### [Data for this exercise]
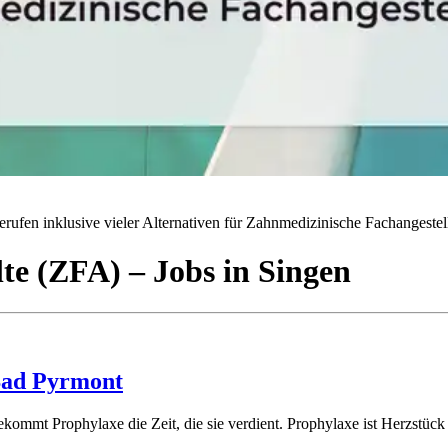
rufen inklusive vieler Alternativen für Zahnmedizinische Fachangestell
lte (ZFA)
– Jobs
in
Singen
Bad Pyrmont
bekommt Prophylaxe die Zeit, die sie verdient. Prophylaxe ist Herzstück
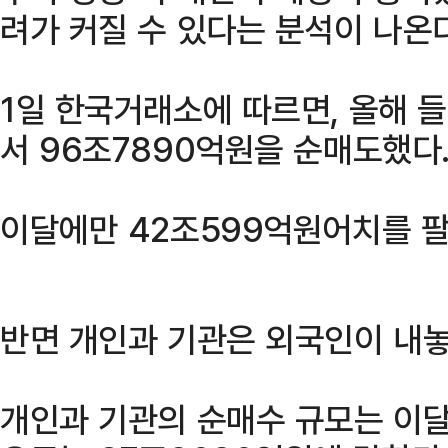
려가 커질 수 있다는 분석이 나온다
1일 한국거래소에 따르면, 올해 
서 96조7890억원을 순매도했다
이달에만 42조599억원어치를 
반면 개인과 기관은 외국인이 내놓
개인과 기관의 순매수 규모는 이달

### [Description of the task]
Word for word, reproduce the material above and omit each image.

### [Output]
rufen inklusive vieler Alternativen für Zahnmedizinische Fachangestell
lte (ZFA)
– Jobs
in
Singen
Bad Pyrmont
bekommt Prophylaxe die Zeit, die sie verdient. Prophylaxe ist Herzstück
려가 커질 수 있다는 분석이 나온다
1일 한국거래소에 따르면, 올해 
서 96조7890억원을 순매도했다
이달에만 42조599억원어치를 
반면 개인과 기관은 외국인이 내놓
개인과 기관의 순매수 규모는 이달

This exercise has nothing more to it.